**What needs to be done**
Quote verbatim the lines between the line containing "2.28.2 catalogue (DETECT_THRESH" and the line containing "237 205 9 7 1 620", inclusive, and nothing else.

**Data for processing**

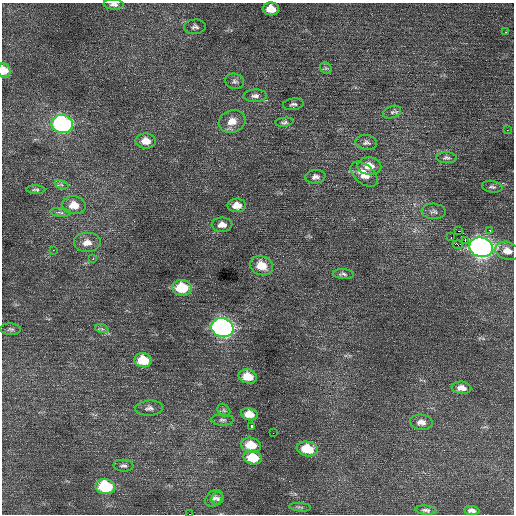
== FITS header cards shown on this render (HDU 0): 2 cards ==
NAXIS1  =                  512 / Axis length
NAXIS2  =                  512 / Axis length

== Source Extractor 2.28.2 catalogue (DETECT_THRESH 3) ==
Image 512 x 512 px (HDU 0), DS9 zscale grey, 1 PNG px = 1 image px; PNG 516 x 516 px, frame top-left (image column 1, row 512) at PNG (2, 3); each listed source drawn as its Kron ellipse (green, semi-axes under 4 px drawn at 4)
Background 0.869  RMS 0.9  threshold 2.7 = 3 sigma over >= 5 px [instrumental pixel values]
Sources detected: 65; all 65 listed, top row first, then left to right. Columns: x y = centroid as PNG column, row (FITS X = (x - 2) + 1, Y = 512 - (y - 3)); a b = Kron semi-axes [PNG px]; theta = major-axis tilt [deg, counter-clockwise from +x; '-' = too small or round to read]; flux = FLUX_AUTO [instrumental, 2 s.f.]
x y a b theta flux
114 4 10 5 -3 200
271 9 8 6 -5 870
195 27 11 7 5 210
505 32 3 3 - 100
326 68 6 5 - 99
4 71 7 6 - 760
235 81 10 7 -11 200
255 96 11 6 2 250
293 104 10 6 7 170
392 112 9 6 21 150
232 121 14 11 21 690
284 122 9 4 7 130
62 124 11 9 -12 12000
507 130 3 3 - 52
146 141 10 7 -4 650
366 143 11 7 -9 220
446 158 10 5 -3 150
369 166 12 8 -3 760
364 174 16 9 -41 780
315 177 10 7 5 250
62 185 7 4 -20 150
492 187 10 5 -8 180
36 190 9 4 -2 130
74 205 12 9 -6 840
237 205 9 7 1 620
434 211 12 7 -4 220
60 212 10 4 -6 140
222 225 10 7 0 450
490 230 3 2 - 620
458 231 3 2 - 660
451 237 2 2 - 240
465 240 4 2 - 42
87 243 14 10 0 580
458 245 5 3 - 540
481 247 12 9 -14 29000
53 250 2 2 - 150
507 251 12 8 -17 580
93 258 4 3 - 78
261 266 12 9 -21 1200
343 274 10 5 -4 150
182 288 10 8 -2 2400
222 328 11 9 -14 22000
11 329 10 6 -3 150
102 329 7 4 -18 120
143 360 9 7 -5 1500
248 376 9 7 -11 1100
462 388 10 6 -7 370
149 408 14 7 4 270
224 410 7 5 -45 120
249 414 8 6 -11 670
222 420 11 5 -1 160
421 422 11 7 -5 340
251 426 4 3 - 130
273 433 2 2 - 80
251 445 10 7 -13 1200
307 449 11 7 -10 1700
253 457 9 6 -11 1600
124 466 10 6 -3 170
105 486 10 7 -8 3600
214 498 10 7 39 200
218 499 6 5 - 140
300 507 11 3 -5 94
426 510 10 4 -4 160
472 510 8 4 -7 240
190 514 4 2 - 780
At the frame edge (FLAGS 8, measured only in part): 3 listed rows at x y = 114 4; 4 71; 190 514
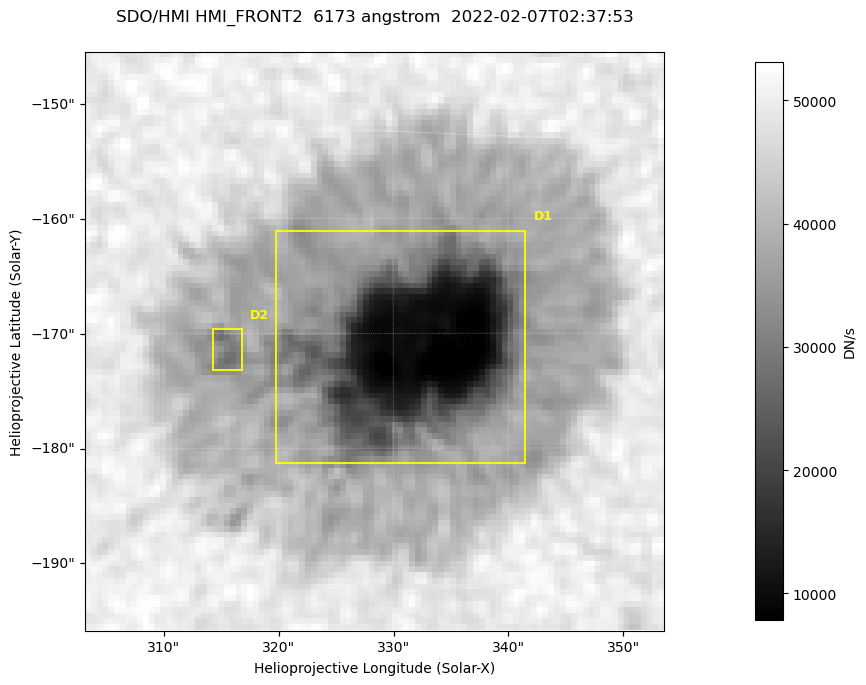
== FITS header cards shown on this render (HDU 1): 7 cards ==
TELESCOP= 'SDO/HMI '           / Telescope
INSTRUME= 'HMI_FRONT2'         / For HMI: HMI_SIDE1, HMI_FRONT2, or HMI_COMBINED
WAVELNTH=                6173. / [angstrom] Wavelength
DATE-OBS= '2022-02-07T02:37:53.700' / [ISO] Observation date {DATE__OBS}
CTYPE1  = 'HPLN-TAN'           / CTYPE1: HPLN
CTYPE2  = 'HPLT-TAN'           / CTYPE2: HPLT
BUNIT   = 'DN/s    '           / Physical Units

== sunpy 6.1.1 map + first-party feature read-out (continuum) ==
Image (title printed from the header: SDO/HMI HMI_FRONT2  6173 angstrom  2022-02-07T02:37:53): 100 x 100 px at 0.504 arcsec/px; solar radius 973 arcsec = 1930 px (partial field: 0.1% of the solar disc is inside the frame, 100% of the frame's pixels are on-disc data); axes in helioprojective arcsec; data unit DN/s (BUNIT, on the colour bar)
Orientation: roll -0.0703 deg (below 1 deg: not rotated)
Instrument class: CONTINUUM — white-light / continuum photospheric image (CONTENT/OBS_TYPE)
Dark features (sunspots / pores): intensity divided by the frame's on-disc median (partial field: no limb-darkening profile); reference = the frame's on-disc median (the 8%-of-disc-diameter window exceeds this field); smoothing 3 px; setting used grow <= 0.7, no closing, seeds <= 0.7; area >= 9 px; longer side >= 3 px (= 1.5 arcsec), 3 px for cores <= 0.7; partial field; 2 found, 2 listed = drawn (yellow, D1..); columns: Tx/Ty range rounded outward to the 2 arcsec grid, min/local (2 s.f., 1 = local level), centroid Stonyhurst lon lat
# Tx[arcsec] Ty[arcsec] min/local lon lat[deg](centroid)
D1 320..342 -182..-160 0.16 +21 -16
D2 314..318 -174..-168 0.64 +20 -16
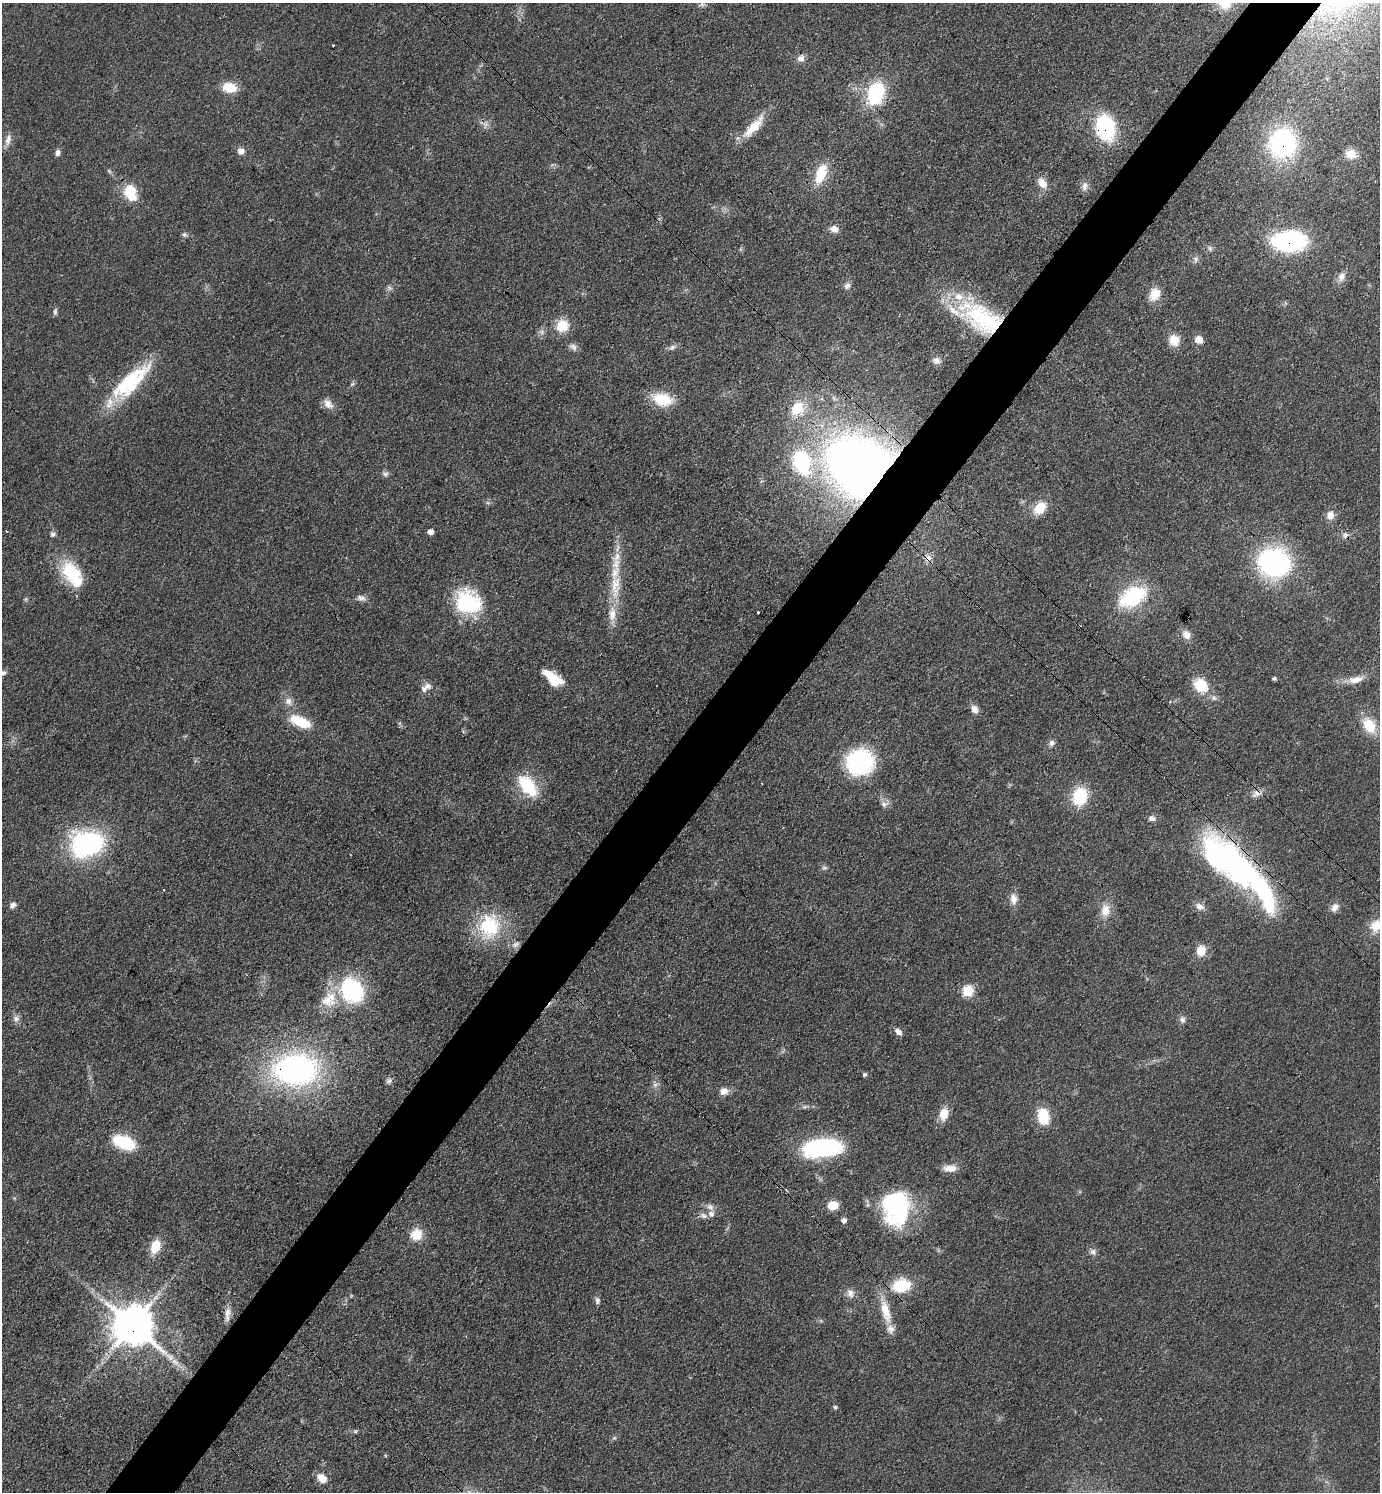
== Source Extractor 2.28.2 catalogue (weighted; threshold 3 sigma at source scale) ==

**Exercise answer**
== Source Extractor 2.28.2 catalogue (DETECT_THRESH 3) ==
Image 512 x 512 px (HDU 0), DS9 zscale grey, 1 PNG px = 1 image px; PNG 516 x 516 px, frame top-left (image column 1, row 512) at PNG (2, 3); each listed source drawn as its Kron ellipse (green, semi-axes under 4 px drawn at 4)
Background 0.869  RMS 0.9  threshold 2.7 = 3 sigma over >= 5 px [instrumental pixel values]
Sources detected: 65; all 65 listed, top row first, then left to right. Columns: x y = centroid as PNG column, row (FITS X = (x - 2) + 1, Y = 512 - (y - 3)); a b = Kron semi-axes [PNG px]; theta = major-axis tilt [deg, counter-clockwise from +x; '-' = too small or round to read]; flux = FLUX_AUTO [instrumental, 2 s.f.]
x y a b theta flux
114 4 10 5 -3 200
271 9 8 6 -5 870
195 27 11 7 5 210
505 32 3 3 - 100
326 68 6 5 - 99
4 71 7 6 - 760
235 81 10 7 -11 200
255 96 11 6 2 250
293 104 10 6 7 170
392 112 9 6 21 150
232 121 14 11 21 690
284 122 9 4 7 130
62 124 11 9 -12 12000
507 130 3 3 - 52
146 141 10 7 -4 650
366 143 11 7 -9 220
446 158 10 5 -3 150
369 166 12 8 -3 760
364 174 16 9 -41 780
315 177 10 7 5 250
62 185 7 4 -20 150
492 187 10 5 -8 180
36 190 9 4 -2 130
74 205 12 9 -6 840
237 205 9 7 1 620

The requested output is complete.